Notes from Underground
- Cover of the first edition
- Author: Roger Scruton
- Language: English
- Genre: Political fiction
- Publisher: Beaufort Books
- Publication date: 12 March 2014
- Publication place: United States
- Media type: Print (hardcover)
- Pages: 244
- ISBN: 9780825307287

= Notes from Underground (Scruton novel) =

Book by Roger Scruton

Notes from Underground is a 2014 novel by the English writer Roger Scruton. It is set in Prague in the 1980s and follows a young Czech writer, Jan Reichl, who becomes involved with an underground intellectual scene. Jan ends up in the United States where he later, in the early 21st century, examines his experiences. The title references Fyodor Dostoyevsky's novel with the same title. The book received the bronze prize in the "Suspense / Thriller" category at the 2015 Independent Publisher Book Awards.

==Composition==

From 1979 until he was expelled from Czechoslovakia in the mid-1980s, Roger Scruton had been involved in setting up an underground university in Prague in collaboration with the dissident Jiří Müller. Scruton noted that many of the young people he encountered could not be described as dissidents of the kind that Western media were promoting, as being a dissident had become a social status in itself, unobtainable for most people.

According to Scruton, he made several failed attempts to make use of these experiences. He eventually came up with the storyline which became Notes from Underground, after which "the novel wrote itself". The title is taken from Fyodor Dostoevsky's novel Notes from Underground, and refers to the characters' inability to escape their situation.

==Publication==
The book was published on 12 March 2014 through Beaufort Books in New York City. On 17 April, the Hudson Institute organised a panel discussion about the book in Washington, D.C. featuring Scruton, the Czech ambassador to the United States Petr Gandalovič, and the Danube Institute's director John O'Sullivan.

==Reception==
Meghan Cox Gurdon reviewed the book in Forbes:
Like its British author, a philosopher and public intellectual who has published forty books and two operas, Notes from Underground is deeply humane, sensitive and unflinching. In its elegantly-written pages we find a quietly brutal depiction of people trying to make real lives for themselves – for their minds and souls – amid the interlocking snares of totalitarianism and its special set of lies. Through this book, we feel what it was to breathe that stale, choking air whilst trying not to show any feeling at all, lest it draw attention.

Publishers Weekly wrote:
Philosopher and activist in Eastern Europe Scruton (The Meaning of Conservatism) weaves references to literature, the subway, and dissident movements into both his title and this bittersweet tale, set in Prague during the twilight of Communist Czechoslovakia. ... A familiarity with Czech culture and history will enhance the reader’s experience, but Scruton’s prose will satisfy anyone with an interest in this place and period.
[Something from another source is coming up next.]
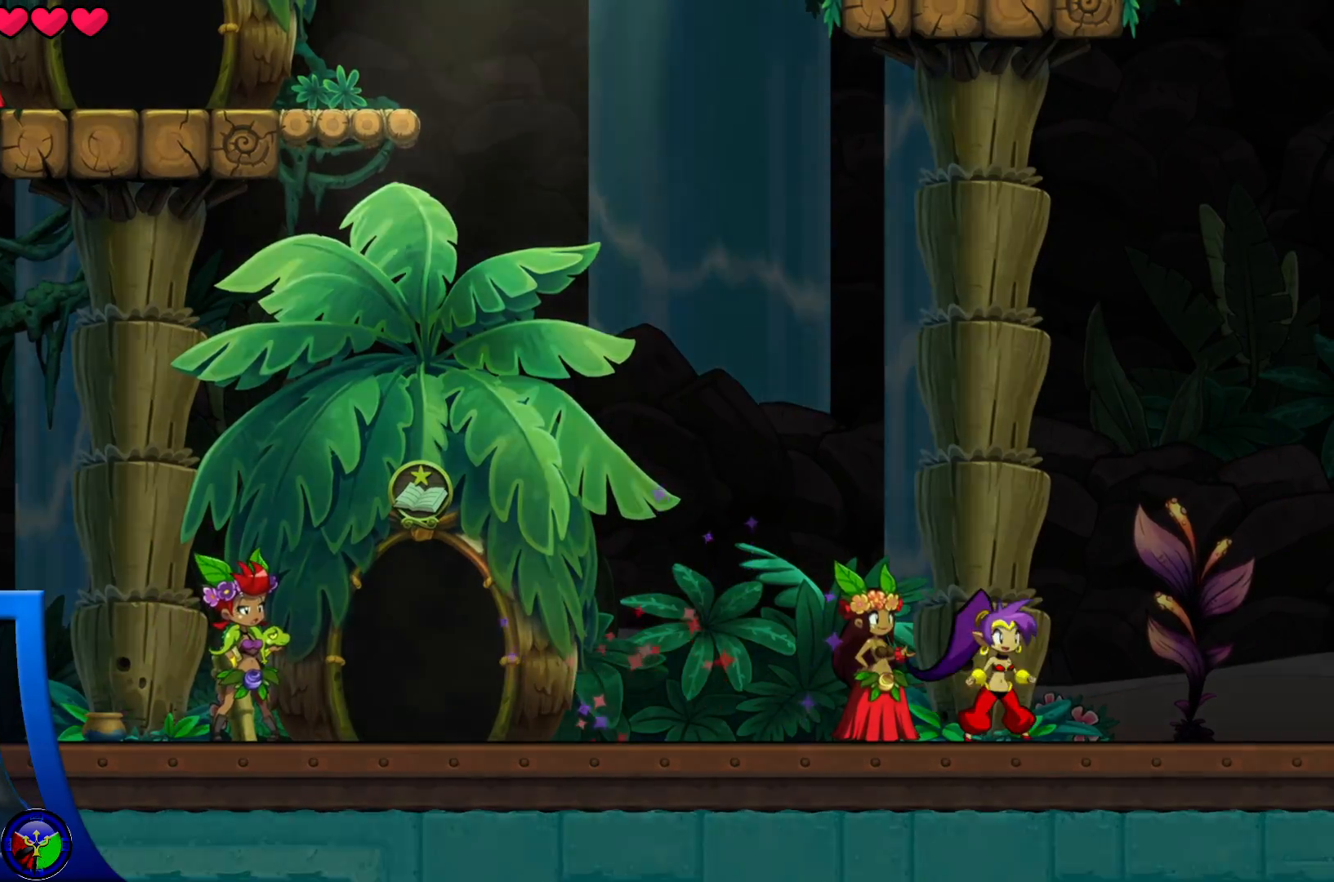
{"buttons": [], "left_stick": "center", "right_stick": "center", "events": [[50, "START", "up"]]}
Robin Ashenden of the Central and Eastern European London Review wrote:
This is not an easy book to read – it wrenches you out of everyday life and even a couple of readings make you feel you’ve barely scratched at it – but it is a profoundly rewarding one. Deep and serious things seem to be happening at every turn beneath the lines, and a wealth of Czech culture – folksongs, fairy tales, Janáček, Kundera and Hrabal – spreads its magnetic patterns through the text. The book feels written out of a deep stillness and silence, and demands and repays it in return.